It is my personal fascination to observe Mary Beth take in the lifestyle of Africa. She’s not here on a short term mission trip for a week. She’s here to absorb and understand what it will be like to live and work in this forgeign culture alongside Kirabo Seeds children’s home. She will develop significant relationships with our team of caregivers. She will love each of our children as her own and they in turn will love her children as their own. She will do ministry alongside her husband again, and that is the very way the two of them fell in love and determined God wanted them to build a family and a life together that would last until they take their final breath. She’s eager to shed the materialistic life of suburban America and embrace the idiosyncrasies of doing life in this developing country. Bravo girl.
Already she has flipped for our children and gained the confidence of the staff. We had a short team meeting where I spontaneously asked her to share how she sees God has called her to this ministry. What compels her to sell what she has in America, separate from friends, work and family and come here to serve? I purposefully did not give her time to prepare a speech. It’s so much better when it is gurgled from the heart and God is always faithful to give us memory for what he finds important to share. That’s how it happened. The both of us welled with emotion and tears telling about our history together and the way God used each of us in our lives for his purposes in the past. And we can only marvel like it’s a miracle as we consider what he’ll accomplish through us now that we are again on the same team.
As Mary Beth expressed her heart about being able to minister and share Jesus for her job she couldn’t hold back the tears. It has been her heart’s desire long before she went to law school to serve Jesus with her life. She’s managing a telemarketing company now. This is preparing her to understand how to bring out the best in her employees and juggle the scope and minute details of an organization. God has been preparing her for this work with Kirabo Seeds.
I asked each team member to share a word in response and we sat in silence for a long time. It is excruciatingly difficult for Ugandans to speak in a group. After some time everyone shared how thankful they are to have her family come. Their response was honest, authentic and peaceful.
Mary Beth giggles a lot and the joy in her soul bubbles through these giggles giving her an aura of approachability, fun, happiness and calm. Humor mingles with all she expresses in word. That’s what I think draws me to her. And then “kapowee” we are struck unaware by an intellect that is sharp, quick, fearless and direct though shared in away that is tender and considerate. Most highly intelligent people I know struggle to rein back their arrogance. This is not so with Mary Beth. She’s perhaps one of the smartest people I know (right behind my husband) but it is coupled with a godly humility. This is her personality super power and God is going to put this to use for his purposes here in Uganda. What will be possible for Kirabo Seeds now has no limits.

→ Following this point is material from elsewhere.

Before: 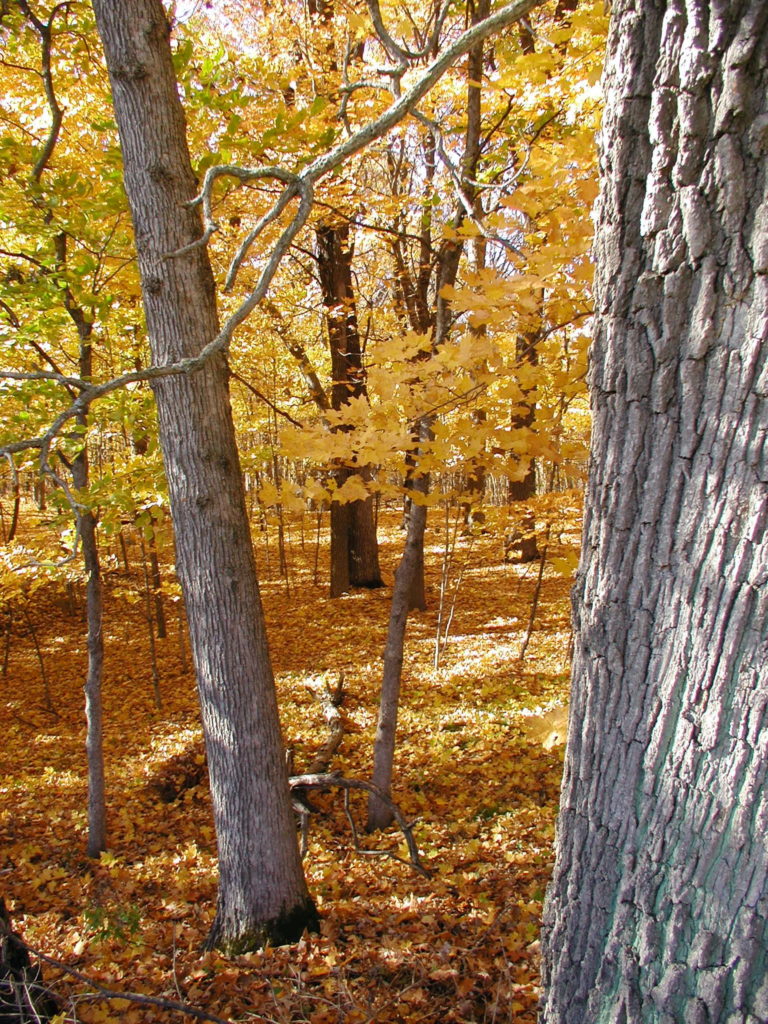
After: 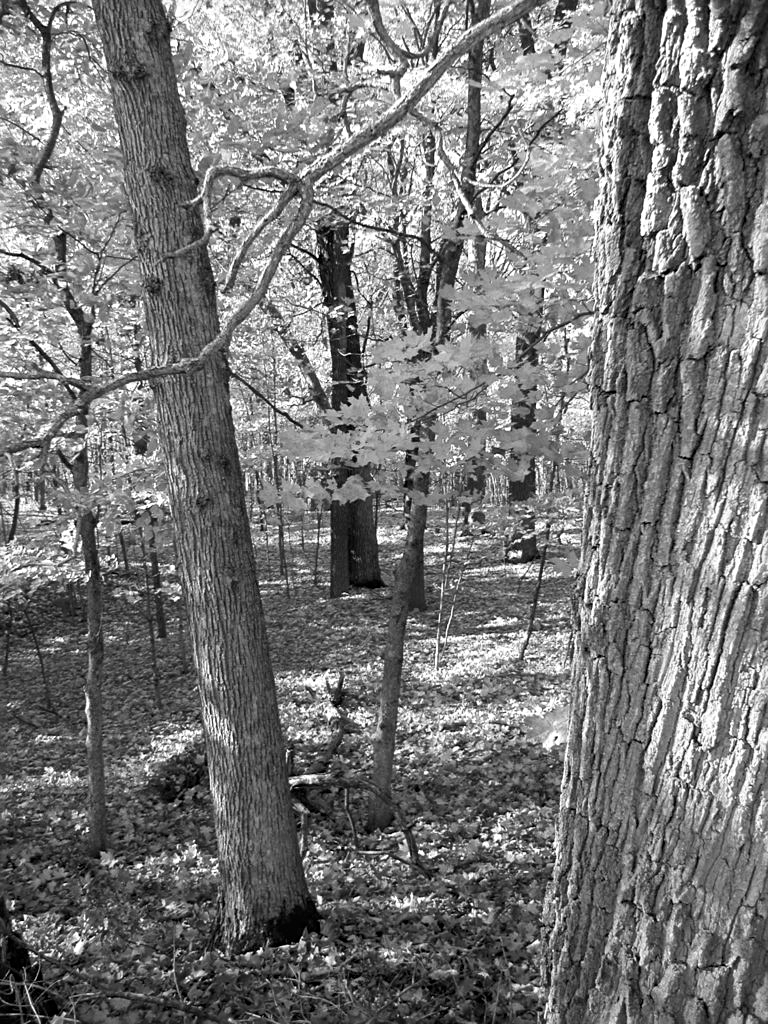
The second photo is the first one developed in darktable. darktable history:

After two full days of initiation with lifestyle here in Kampala Uganda Mary Beth is overwhelmed. This is only the second time she’s been outside of America. In January she and Darren traveled together to have an educational tour of Isreal. (wow.) Besides that she’s a Texas girl through and through. The shift in culture and the necessity to adapt here and find it pleasing is a bridge she is beginning to build in her mind. She’s wondering, “How am I going to settle my family into this culture, not just survive but thrive, and minister for the organization?” So off I drag her to every grocery store and walmart equivalent available to her here. She can see if she needs something she can find it. We show her the area where her apartment will be, and I will have one in the same complex, and it is down a hill from the house we are buying but steps from the supermarket where she can go for diapers and coffee. The bare necessities are the foundation and she can see it is all far better than she imagined.
Safety is an obstacle but first it is necessary to understand the real threats. I’m thinking this is an entirely separate blog post. Safety in Uganda with two beautiful little mzungu girls would be a significant stress for me too. So I’m going to explore my ideas about this and share when they are ripe. I have a basic understanding of Ugandans and I believe life here is not like what we hear in the news about Nigeria, Sudan, Congo, or Somalia, but with our Americanized cultural and geographical ignorance it is what we assume. I’ll do my best to dissemble those faulty ideas.
I’ll leave you assured Mary Beth is in her element. She is grappling with culture, ministry, life, and love while merging with her work and purpose for life and it is giving her good reason to bang the drum and break into dance.